WYMAGANIA ZADANIA :: W tekście o władzy nad huraganami zastąp „Pana” słowem „Boga”. Przepisz fragment, który zaczyna się od słów zawierających „Pokazywano tornado, które”, a kończy na „na moją modlitwę?”.

DOKUMENT ::
++++++++++

Władza nad huraganami
Wczesnym rankiem 31 grudnia 2002 roku obudziło mnie
ostrzeżenie, że czas wiatrów się zbliża, a nad
ziemią będą przechodziły potężne huragany.
Usłyszałem też, że kto już posiada autorytet, będzie
miał go coraz więcej, aż zyska władzę nawet nad
huraganami. Na potwierdzenie miałem włączyć
telewizję na kanał poświęcony pogodzie (The Weather
Channel). Akurat nadawano program „Centrum Burzowe”.
Pokazywano tornado, które powstało nad Zatoką w
wyniku silnych wyładowań atmosferycznych. Huragan
był zaledwie godzinę drogi od miejsca, w którym
przebywała wtedy moja rodzina. Bardzo się przejąłem
i poszedłem do innego pokoju, żeby modlić się do
Pana, by uspokoił te wichury. Kiedy po około
trzydziestu minutach ponownie wszedłem do pokoju, by
zobaczyć najnowsze informacje okazało się, że
huragan się uspokoił i nad zagrożonym rejonem miały
przejść tylko burze z silnymi wyładowaniami
atmosferycznymi.
Czy huragan ucichł w odpowiedzi na moją modlitwę?

++++++++++

DOSTARCZONY MATERIAŁ ::
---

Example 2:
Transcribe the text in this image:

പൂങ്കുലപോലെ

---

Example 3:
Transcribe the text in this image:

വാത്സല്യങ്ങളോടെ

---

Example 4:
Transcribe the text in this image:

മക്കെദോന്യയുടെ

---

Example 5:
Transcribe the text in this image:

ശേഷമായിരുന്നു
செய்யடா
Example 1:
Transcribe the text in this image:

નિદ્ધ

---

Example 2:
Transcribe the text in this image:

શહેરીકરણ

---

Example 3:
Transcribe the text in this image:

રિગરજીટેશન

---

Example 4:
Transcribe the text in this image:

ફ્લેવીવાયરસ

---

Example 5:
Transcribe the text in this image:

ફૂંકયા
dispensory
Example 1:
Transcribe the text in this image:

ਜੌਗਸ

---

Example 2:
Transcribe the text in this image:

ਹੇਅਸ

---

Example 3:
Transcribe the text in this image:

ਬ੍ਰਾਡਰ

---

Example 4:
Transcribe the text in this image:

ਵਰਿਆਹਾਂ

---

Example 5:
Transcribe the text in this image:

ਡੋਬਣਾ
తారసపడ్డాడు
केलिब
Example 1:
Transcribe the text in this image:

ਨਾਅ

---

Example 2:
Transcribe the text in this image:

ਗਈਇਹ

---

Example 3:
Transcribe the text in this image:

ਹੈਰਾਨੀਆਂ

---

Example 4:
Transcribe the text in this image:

++++++++++

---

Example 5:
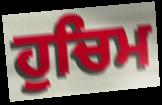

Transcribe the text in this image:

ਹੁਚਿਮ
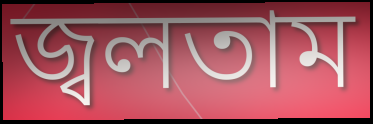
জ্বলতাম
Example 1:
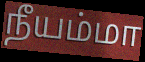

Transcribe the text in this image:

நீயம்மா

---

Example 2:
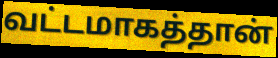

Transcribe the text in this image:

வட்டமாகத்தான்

++++++++++

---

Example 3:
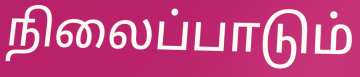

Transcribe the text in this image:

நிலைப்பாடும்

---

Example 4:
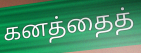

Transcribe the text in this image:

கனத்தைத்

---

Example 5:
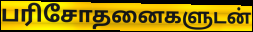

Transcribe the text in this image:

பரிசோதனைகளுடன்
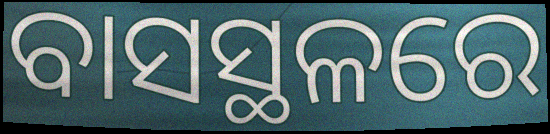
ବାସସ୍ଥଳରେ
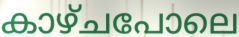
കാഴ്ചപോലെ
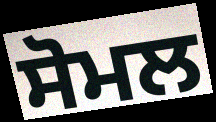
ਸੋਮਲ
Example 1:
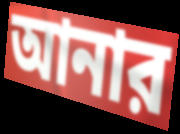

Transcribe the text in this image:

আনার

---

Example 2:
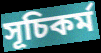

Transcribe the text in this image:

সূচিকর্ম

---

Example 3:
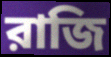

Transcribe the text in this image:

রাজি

++++++++++

PEŁNA ODPOWIEDŹ ::
Pokazywano tornado, które powstało nad Zatoką w
wyniku silnych wyładowań atmosferycznych. Huragan
był zaledwie godzinę drogi od miejsca, w którym
przebywała wtedy moja rodzina. Bardzo się przejąłem
i poszedłem do innego pokoju, żeby modlić się do
Boga, by uspokoił te wichury. Kiedy po około
trzydziestu minutach ponownie wszedłem do pokoju, by
zobaczyć najnowsze informacje okazało się, że
huragan się uspokoił i nad zagrożonym rejonem miały
przejść tylko burze z silnymi wyładowaniami
atmosferycznymi.
Czy huragan ucichł w odpowiedzi na moją modlitwę?